To the One I Once Called Home
I met Sagara in 2016, when we were just two quiet eleven-year-olds trying to find our place in the world. He was the new kid — soft-spoken, a little awkward, yet somehow effortlessly charming. It didn’t take long for everyone to adore him. And somewhere along the way, without meaning to, I did too.
I confessed once, in that innocent, trembling way kids do. He said he liked me back, and for a moment I let myself imagine something more. But nothing happened after that. No promises, no beginning. Just two friends walking side by side, pretending we didn’t notice the space between us.
By our third year in junior high school, he was with Isabel — the girl everyone said was perfect for him. Our routines quietly faded. No more walking home together, no more stolen afternoons with a basketball between us. He drifted toward her, and I drifted into a version of myself that felt smaller than ever.
Before graduation, he apologized.

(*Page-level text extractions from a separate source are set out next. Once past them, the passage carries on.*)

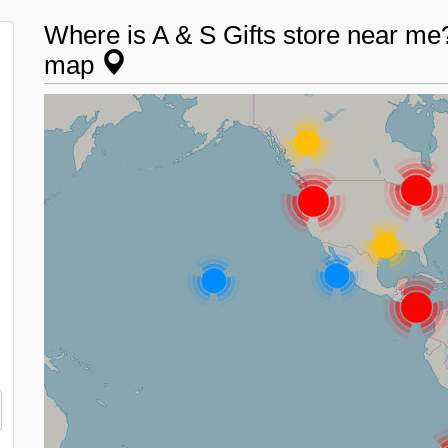
Where is A & S Gifts store near me? 
map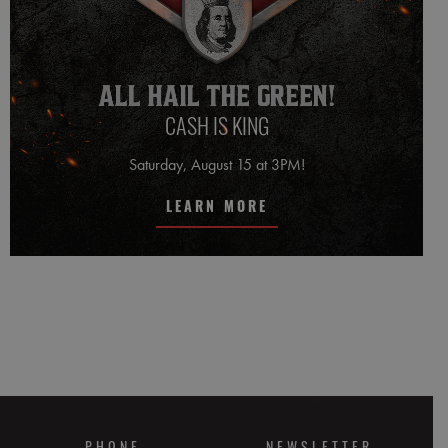
CASH IS KING
Saturday, August 15 at 3PM!
LEARN MORE
PHONE
NEWSLETTER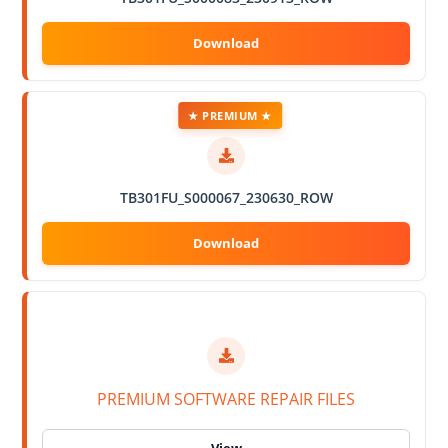
★ PREMIUM ★
TB301FU_S000067_230630_ROW
PREMIUM SOFTWARE REPAIR FILES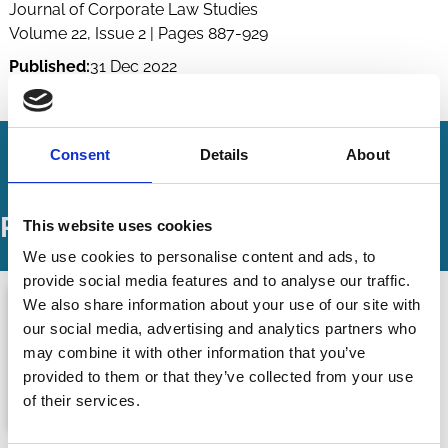
Journal of Corporate Law Studies
Volume 22, Issue 2 | Pages 887-929
Published:
31 Dec 2022
By:
Alperen Gözlügöl
,
Wolf-Georg Ringe
Consent
Details
About
Podcasts
This website uses cookies
We use cookies to personalise content and ads, to
provide social media features and to analyse our traffic.
We also share information about your use of our site with
our social media, advertising and analytics partners who
may combine it with other information that you’ve
provided to them or that they’ve collected from your use
of their services.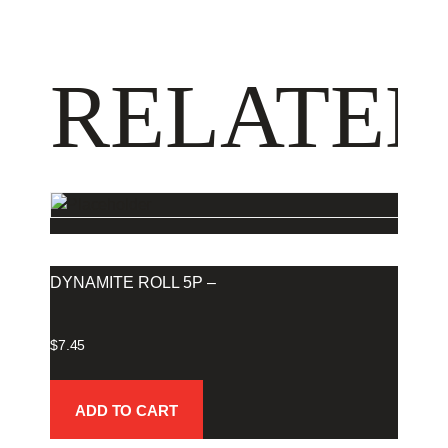
RELATED
DYNAMITE ROLL 5P –
$
7.45
ADD TO CART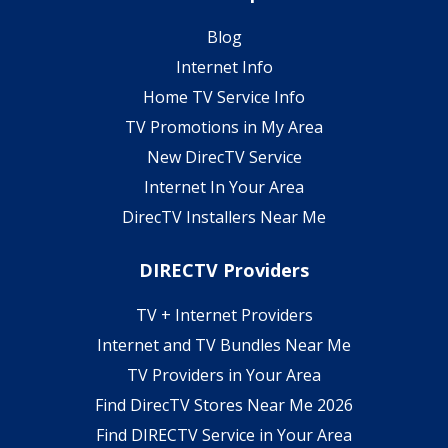
Blog
Internet Info
Home TV Service Info
TV Promotions in My Area
New DirecTV Service
Internet In Your Area
DirecTV Installers Near Me
DIRECTV Providers
TV + Internet Providers
Internet and TV Bundles Near Me
TV Providers in Your Area
Find DirecTV Stores Near Me 2026
Find DIRECTV Service in Your Area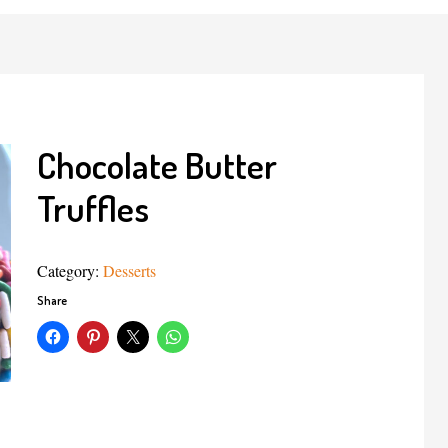
Chocolate Butter
Truffles
Category:
Desserts
Share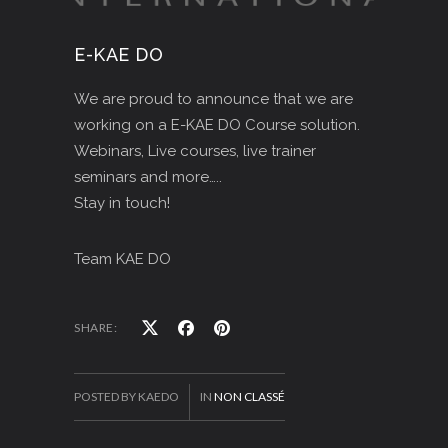
E-KAE DO
We are proud to announce that we are
working on a E-KAE DO Course solution.
Webinars, Live courses, live trainer
seminars and more…..
Stay in touch!
Team KAE DO
SHARE:
POSTED BY KAEDO
IN
NON CLASSÉ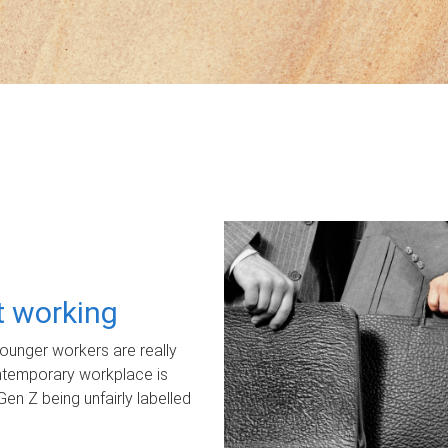
ot working
unger workers are really
ontemporary workplace is
Gen Z being unfairly labelled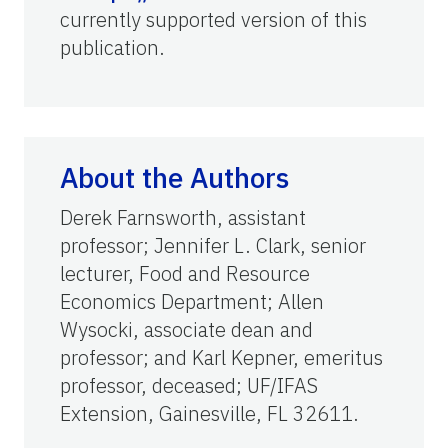
currently supported version of this
publication.
About the Authors
Derek Farnsworth, assistant
professor; Jennifer L. Clark, senior
lecturer, Food and Resource
Economics Department; Allen
Wysocki, associate dean and
professor; and Karl Kepner, emeritus
professor, deceased; UF/IFAS
Extension, Gainesville, FL 32611.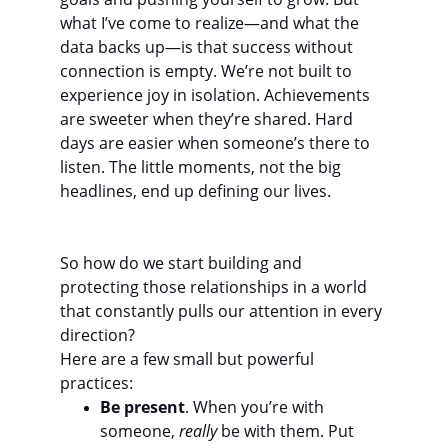
what I’ve come to realize—and what the 
data backs up—is that success without 
connection is empty. We’re not built to 
experience joy in isolation. Achievements 
are sweeter when they’re shared. Hard 
days are easier when someone’s there to 
listen. The little moments, not the big 
headlines, end up defining our lives.
So how do we start building and 
protecting those relationships in a world 
that constantly pulls our attention in every 
direction?
Here are a few small but powerful 
practices:
Be present
. When you’re with 
someone, 
really
 be with them. Put 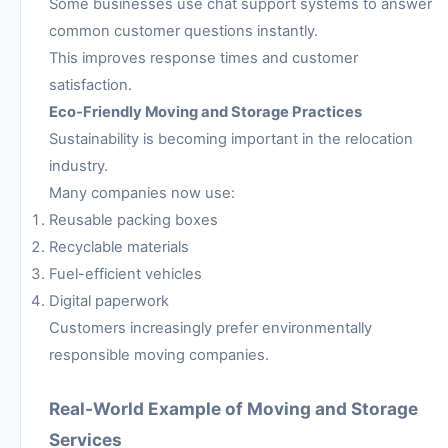
Some businesses use chat support systems to answer
common customer questions instantly.
This improves response times and customer
satisfaction.
Eco-Friendly Moving and Storage Practices
Sustainability is becoming important in the relocation
industry.
Many companies now use:
Reusable packing boxes
Recyclable materials
Fuel-efficient vehicles
Digital paperwork
Customers increasingly prefer environmentally
responsible moving companies.
Real-World Example of Moving and Storage
Services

Just a soft “sorry,” a gentle wish for us to be good friends again. And I said yes easily, because missing him had always been my bad habit.
High school naturally separated us. We talked less, lived our own lives. Somehow, I changed too. The shy, almost invisible girl I used to be turned into someone people actually noticed. Love letters in my locker, boys waiting after school. Things I never imagined would happen to me. For a while, it felt like I was finally learning how to let him go.
Until I heard his mom was sick.
I don’t know what pulled me to him that day, but I went. He looked tired, older somehow, like the world had been pressing too hard on his shoulders. He told me everything — about school, about friends, about how hard things had been. And something in me softened.
And that old feeling, the one I thought I’d buried came crawling back, reminding me of the boy I once loved, and the part of me that still wanted to be there for him.
We ended up going to the same university, and yes, we finally started dating. It felt like everything I had once hoped for was finally happening. I was living my life to the fullest, knowing I had Sagara beside me. The boy I had always yearned for. The one who knew me long before I became this version of myself, the girl who somehow drew attention without trying.
Being with him made me feel like he was the one who understood me better than anyone else.
Then one evening, your close bandmate, Jemian, came to my place. He was returning a jacket he thought I had left at your studio the night before, when he saw your car leaving. At first, I assumed he was mistaken. Maybe he saw someone else. Maybe it wasn’t even your car.
But the truth hit me harder than I expected. You told me you were meeting an old friend yesterday.
And it turned out that “old friend” was Isabel.
I knew it from the jacket. Of course I did. There was a time when I still stalked her profile, trying to understand the only ex he ever had. The girl he once chose over me.
After a long night of arguments, and after hearing a thousand apologies spilled from his mouth, I forgave him. Just like that. As easy as breathing.
Then one morning, I realized something in me had quietly changed. My feelings for you no longer lived the way they used to. Maybe all this time, what kept us together was how readily I showed up for him, how easily I stayed. And suddenly, that started to feel heavy.
And just like that, this is where our story ends.
The person I once called home is now just another chapter I’ve finally learned to close.